Anchoring 1T-MoS₂ petals on N-doped reduced graphene oxide for exceptional electromagnetic wave absorption

The effective construction of electromagnetic (EM) wave absorption materials with thin matching thickness, broad bandwidth, and remarkable absorption is a great solution to EM pollution, which is a hot topic in current environmental governance. In this study, N-doped reduced graphene oxide (N-rGO) was first prepared using a facile hydrothermal method. Then, high-purity 1T-MoS₂ petals were homogeneously anchored to the wrinkled surface of N-rGO to fabricate 1T-MoS₂@N-rGO nanocomposites. The numerous electric dipoles and profuse heterointerfaces in 1T-MoS₂@N-rGO would induced the multiple reflection and scattering of EM waves in a distinctive multidimensional structure formed by two-dimensional N-rGO and 1T-MoS₂ microspheres with plentiful thin nanosheets, remarkable conduction loss derived from the migration of massive electrons in a well-constructed conductive network formed by 1T-MoS₂@N-rGO, and abundant polarization loss (including dipolar polarization loss and interfacial polarization loss). All of these gave the 1T-MoS₂@N-rGO nanocomposites superior EM wave absorption performances.

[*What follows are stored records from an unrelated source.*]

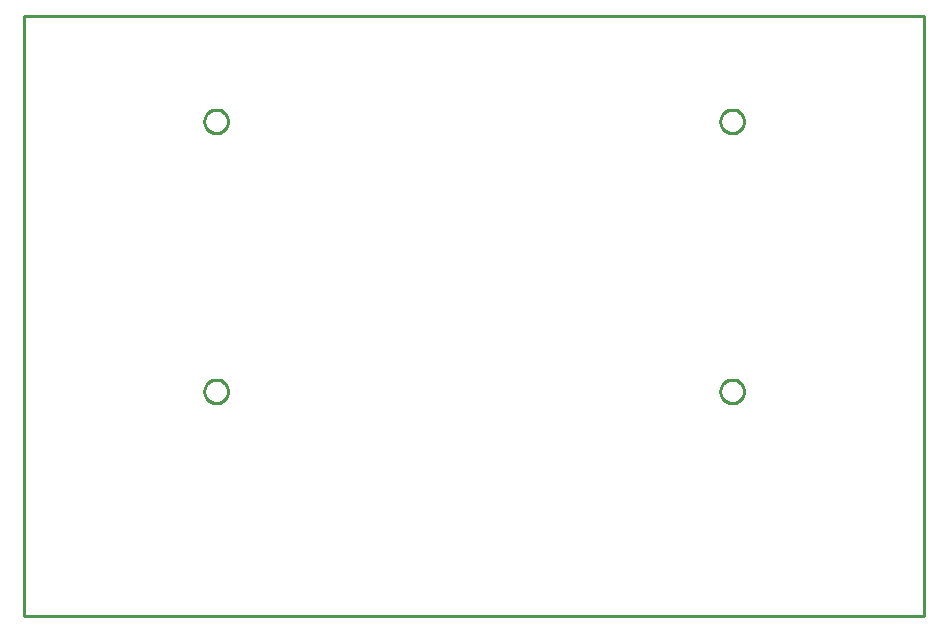
<source format=gbr>
G04 EAGLE Gerber RS-274X export*
G75*
%MOMM*%
%FSLAX34Y34*%
%LPD*%
%IN*%
%IPPOS*%
%AMOC8*
5,1,8,0,0,1.08239X$1,22.5*%
G01*
%ADD10C,0.254000*%


D10*
X0Y0D02*
X762000Y0D01*
X762000Y508000D01*
X0Y508000D01*
X0Y0D01*
X589440Y419537D02*
X589516Y420407D01*
X589668Y421266D01*
X589894Y422110D01*
X590192Y422930D01*
X590561Y423722D01*
X590998Y424478D01*
X591499Y425193D01*
X592060Y425862D01*
X592678Y426480D01*
X593347Y427041D01*
X594062Y427542D01*
X594818Y427979D01*
X595610Y428348D01*
X596430Y428646D01*
X597274Y428872D01*
X598134Y429024D01*
X599003Y429100D01*
X599877Y429100D01*
X600747Y429024D01*
X601606Y428872D01*
X602450Y428646D01*
X603270Y428348D01*
X604062Y427979D01*
X604818Y427542D01*
X605533Y427041D01*
X606202Y426480D01*
X606820Y425862D01*
X607381Y425193D01*
X607882Y424478D01*
X608319Y423722D01*
X608688Y422930D01*
X608986Y422110D01*
X609212Y421266D01*
X609364Y420407D01*
X609440Y419537D01*
X609440Y418663D01*
X609364Y417794D01*
X609212Y416934D01*
X608986Y416090D01*
X608688Y415270D01*
X608319Y414478D01*
X607882Y413722D01*
X607381Y413007D01*
X606820Y412338D01*
X606202Y411720D01*
X605533Y411159D01*
X604818Y410658D01*
X604062Y410221D01*
X603270Y409852D01*
X602450Y409554D01*
X601606Y409328D01*
X600747Y409176D01*
X599877Y409100D01*
X599003Y409100D01*
X598134Y409176D01*
X597274Y409328D01*
X596430Y409554D01*
X595610Y409852D01*
X594818Y410221D01*
X594062Y410658D01*
X593347Y411159D01*
X592678Y411720D01*
X592060Y412338D01*
X591499Y413007D01*
X590998Y413722D01*
X590561Y414478D01*
X590192Y415270D01*
X589894Y416090D01*
X589668Y416934D01*
X589516Y417794D01*
X589440Y418663D01*
X589440Y419537D01*
X152560Y419537D02*
X152636Y420407D01*
X152788Y421266D01*
X153014Y422110D01*
X153312Y422930D01*
X153681Y423722D01*
X154118Y424478D01*
X154619Y425193D01*
X155180Y425862D01*
X155798Y426480D01*
X156467Y427041D01*
X157182Y427542D01*
X157938Y427979D01*
X158730Y428348D01*
X159550Y428646D01*
X160394Y428872D01*
X161254Y429024D01*
X162123Y429100D01*
X162997Y429100D01*
X163867Y429024D01*
X164726Y428872D01*
X165570Y428646D01*
X166390Y428348D01*
X167182Y427979D01*
X167938Y427542D01*
X168653Y427041D01*
X169322Y426480D01*
X169940Y425862D01*
X170501Y425193D01*
X171002Y424478D01*
X171439Y423722D01*
X171808Y422930D01*
X172106Y422110D01*
X172332Y421266D01*
X172484Y420407D01*
X172560Y419537D01*
X172560Y418663D01*
X172484Y417794D01*
X172332Y416934D01*
X172106Y416090D01*
X171808Y415270D01*
X171439Y414478D01*
X171002Y413722D01*
X170501Y413007D01*
X169940Y412338D01*
X169322Y411720D01*
X168653Y411159D01*
X167938Y410658D01*
X167182Y410221D01*
X166390Y409852D01*
X165570Y409554D01*
X164726Y409328D01*
X163867Y409176D01*
X162997Y409100D01*
X162123Y409100D01*
X161254Y409176D01*
X160394Y409328D01*
X159550Y409554D01*
X158730Y409852D01*
X157938Y410221D01*
X157182Y410658D01*
X156467Y411159D01*
X155798Y411720D01*
X155180Y412338D01*
X154619Y413007D01*
X154118Y413722D01*
X153681Y414478D01*
X153312Y415270D01*
X153014Y416090D01*
X152788Y416934D01*
X152636Y417794D01*
X152560Y418663D01*
X152560Y419537D01*
X589440Y190937D02*
X589516Y191807D01*
X589668Y192666D01*
X589894Y193510D01*
X590192Y194330D01*
X590561Y195122D01*
X590998Y195878D01*
X591499Y196593D01*
X592060Y197262D01*
X592678Y197880D01*
X593347Y198441D01*
X594062Y198942D01*
X594818Y199379D01*
X595610Y199748D01*
X596430Y200046D01*
X597274Y200272D01*
X598134Y200424D01*
X599003Y200500D01*
X599877Y200500D01*
X600747Y200424D01*
X601606Y200272D01*
X602450Y200046D01*
X603270Y199748D01*
X604062Y199379D01*
X604818Y198942D01*
X605533Y198441D01*
X606202Y197880D01*
X606820Y197262D01*
X607381Y196593D01*
X607882Y195878D01*
X608319Y195122D01*
X608688Y194330D01*
X608986Y193510D01*
X609212Y192666D01*
X609364Y191807D01*
X609440Y190937D01*
X609440Y190063D01*
X609364Y189194D01*
X609212Y188334D01*
X608986Y187490D01*
X608688Y186670D01*
X608319Y185878D01*
X607882Y185122D01*
X607381Y184407D01*
X606820Y183738D01*
X606202Y183120D01*
X605533Y182559D01*
X604818Y182058D01*
X604062Y181621D01*
X603270Y181252D01*
X602450Y180954D01*
X601606Y180728D01*
X600747Y180576D01*
X599877Y180500D01*
X599003Y180500D01*
X598134Y180576D01*
X597274Y180728D01*
X596430Y180954D01*
X595610Y181252D01*
X594818Y181621D01*
X594062Y182058D01*
X593347Y182559D01*
X592678Y183120D01*
X592060Y183738D01*
X591499Y184407D01*
X590998Y185122D01*
X590561Y185878D01*
X590192Y186670D01*
X589894Y187490D01*
X589668Y188334D01*
X589516Y189194D01*
X589440Y190063D01*
X589440Y190937D01*
X152560Y190937D02*
X152636Y191807D01*
X152788Y192666D01*
X153014Y193510D01*
X153312Y194330D01*
X153681Y195122D01*
X154118Y195878D01*
X154619Y196593D01*
X155180Y197262D01*
X155798Y197880D01*
X156467Y198441D01*
X157182Y198942D01*
X157938Y199379D01*
X158730Y199748D01*
X159550Y200046D01*
X160394Y200272D01*
X161254Y200424D01*
X162123Y200500D01*
X162997Y200500D01*
X163867Y200424D01*
X164726Y200272D01*
X165570Y200046D01*
X166390Y199748D01*
X167182Y199379D01*
X167938Y198942D01*
X168653Y198441D01*
X169322Y197880D01*
X169940Y197262D01*
X170501Y196593D01*
X171002Y195878D01*
X171439Y195122D01*
X171808Y194330D01*
X172106Y193510D01*
X172332Y192666D01*
X172484Y191807D01*
X172560Y190937D01*
X172560Y190063D01*
X172484Y189194D01*
X172332Y188334D01*
X172106Y187490D01*
X171808Y186670D01*
X171439Y185878D01*
X171002Y185122D01*
X170501Y184407D01*
X169940Y183738D01*
X169322Y183120D01*
X168653Y182559D01*
X167938Y182058D01*
X167182Y181621D01*
X166390Y181252D01*
X165570Y180954D01*
X164726Y180728D01*
X163867Y180576D01*
X162997Y180500D01*
X162123Y180500D01*
X161254Y180576D01*
X160394Y180728D01*
X159550Y180954D01*
X158730Y181252D01*
X157938Y181621D01*
X157182Y182058D01*
X156467Y182559D01*
X155798Y183120D01*
X155180Y183738D01*
X154619Y184407D01*
X154118Y185122D01*
X153681Y185878D01*
X153312Y186670D01*
X153014Y187490D01*
X152788Y188334D01*
X152636Y189194D01*
X152560Y190063D01*
X152560Y190937D01*
M02*

</source>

The effective absorption bandwidth of 1T-MoS₂@N-rGO reached 6.48 GHz with a relatively thin matching thickness of 1.84 mm, and a minimum reflection loss of −52.24 dB was achieved at 3.84 mm. Additionally, the radar scattering cross-section reduction value of 1T-MoS₂@N-rGO was up to 35.42 dB·m² at 0°, which further verified the huge potential of our fabricated 1T-MoS₂@N-rGO nanocomposites in practical applications.